景肆将被褥盖在自己头上,将周清辞隔在视线外。
周清辞在床边站了一会儿,隐隐约约听到景肆吸鼻子的声音,但没有听到她的哭声。
反而是这样,更加心烦意乱了。
“喂。”周清辞走到景肆身旁,伸手去拉她的被子。
结果没
拉动。
景肆紧紧拽着,根本看不清她的脸。
“你出去。”
“我不。”
“出去。”这次明显听到哭腔。
周清辞的心跟着抽了一下,为什么明明目的达到了却没有很开心。
她以为景肆难堪她就会好受一些,但又并不舒心。
“你哭什么哭?”
“我没哭。”被窝里,景肆又吸了一下鼻子,“周清辞,你给我出去。”
她很少直呼大名。
如非必要。
这声周清辞让周清辞有点慌,虽然她也不知道自己在慌什么。
“我不。”
景肆掀开被子,支起身来。
美丽的脸颊有了悲伤的破碎,她的眼眶很红,那红色延伸到眼角,但没追寻到眼泪。
可即便是这样,她还是那副表情,如不是先前见过她的破碎,没人相信她已经受过伤。
“你想看到我哭。”她压下眼底的泪,强装淡定:“现在看到我眼睛泛红,你舒服了,是吗?”
周清辞明知故问:“什么舒服了没?”
言辞略带心虚。
“玩够我没,舒服了没?”
“什么叫玩你。”周清辞抑下那种不安,继续向景肆抛刺,眼神有点满不在乎:“是你要以这样的方式解决问题的。达不到你想象中的效果,就说我玩你,未必有些可笑。”
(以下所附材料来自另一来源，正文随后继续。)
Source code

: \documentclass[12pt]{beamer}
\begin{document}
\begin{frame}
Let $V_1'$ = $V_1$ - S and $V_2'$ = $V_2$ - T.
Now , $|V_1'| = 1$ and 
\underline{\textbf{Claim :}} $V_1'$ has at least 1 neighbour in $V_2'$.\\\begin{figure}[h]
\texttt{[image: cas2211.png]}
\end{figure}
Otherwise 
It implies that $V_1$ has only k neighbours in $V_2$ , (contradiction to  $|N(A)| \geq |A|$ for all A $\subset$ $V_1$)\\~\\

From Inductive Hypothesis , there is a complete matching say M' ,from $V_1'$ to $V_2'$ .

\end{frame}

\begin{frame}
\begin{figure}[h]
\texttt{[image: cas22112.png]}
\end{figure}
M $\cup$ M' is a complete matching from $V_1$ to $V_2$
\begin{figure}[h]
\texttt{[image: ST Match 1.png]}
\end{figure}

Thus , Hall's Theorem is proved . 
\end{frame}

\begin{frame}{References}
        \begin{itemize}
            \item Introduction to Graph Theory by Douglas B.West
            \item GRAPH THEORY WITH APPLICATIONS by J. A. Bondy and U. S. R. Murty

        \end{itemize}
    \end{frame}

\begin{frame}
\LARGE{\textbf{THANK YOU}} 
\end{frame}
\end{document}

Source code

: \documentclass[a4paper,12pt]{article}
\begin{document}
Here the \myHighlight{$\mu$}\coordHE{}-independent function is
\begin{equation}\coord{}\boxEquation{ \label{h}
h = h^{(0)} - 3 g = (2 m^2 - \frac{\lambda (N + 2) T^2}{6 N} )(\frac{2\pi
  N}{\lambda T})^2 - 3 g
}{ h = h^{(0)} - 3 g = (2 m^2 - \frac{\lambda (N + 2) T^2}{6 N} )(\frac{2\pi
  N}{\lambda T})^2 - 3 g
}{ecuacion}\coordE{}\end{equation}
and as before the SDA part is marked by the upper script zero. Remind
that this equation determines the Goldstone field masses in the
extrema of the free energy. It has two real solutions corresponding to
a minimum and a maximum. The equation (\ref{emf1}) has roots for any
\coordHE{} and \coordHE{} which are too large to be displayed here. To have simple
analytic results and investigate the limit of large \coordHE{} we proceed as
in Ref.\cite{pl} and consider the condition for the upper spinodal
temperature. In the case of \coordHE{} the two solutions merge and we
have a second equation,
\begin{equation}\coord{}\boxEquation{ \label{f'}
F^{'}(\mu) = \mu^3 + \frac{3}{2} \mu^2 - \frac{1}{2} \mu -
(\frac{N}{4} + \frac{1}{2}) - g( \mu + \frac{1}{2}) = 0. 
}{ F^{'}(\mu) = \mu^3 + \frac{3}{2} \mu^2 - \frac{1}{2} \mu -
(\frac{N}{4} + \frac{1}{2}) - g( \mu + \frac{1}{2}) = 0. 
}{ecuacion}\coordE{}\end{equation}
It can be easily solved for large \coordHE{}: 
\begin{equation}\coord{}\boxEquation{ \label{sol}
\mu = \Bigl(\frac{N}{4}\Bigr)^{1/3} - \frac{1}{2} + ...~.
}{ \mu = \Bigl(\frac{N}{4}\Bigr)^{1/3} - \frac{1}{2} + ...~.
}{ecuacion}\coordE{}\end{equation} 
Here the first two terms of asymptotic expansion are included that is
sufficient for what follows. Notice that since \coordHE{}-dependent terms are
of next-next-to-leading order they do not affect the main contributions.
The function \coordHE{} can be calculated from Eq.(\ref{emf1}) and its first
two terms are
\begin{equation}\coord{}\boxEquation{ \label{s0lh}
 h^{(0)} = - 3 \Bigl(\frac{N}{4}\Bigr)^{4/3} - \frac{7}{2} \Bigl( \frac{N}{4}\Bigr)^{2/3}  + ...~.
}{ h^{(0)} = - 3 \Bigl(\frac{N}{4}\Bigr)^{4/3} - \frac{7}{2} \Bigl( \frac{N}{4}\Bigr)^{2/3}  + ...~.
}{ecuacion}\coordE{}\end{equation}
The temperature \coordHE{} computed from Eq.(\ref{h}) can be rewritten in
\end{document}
“我是说你可以吻我。”景肆语气冷淡:“但我没说你可以言语攻击我。”
“言语攻击?”
“你说你和我接吻索然无味。”
“我还从来没想过索然无味是个攻击词,这只是客观描述我的感受?”
“是吗?”景肆抬眼看着她,目光里满是审视:“索然无味你要伸舌头,索然无味你要脱我衣服,索然无味你要回应我,好一个索然无味。”
周清辞欲言,话到口中又咽了下去。
她在想,刚刚接吻的时候是不是真的索然无味。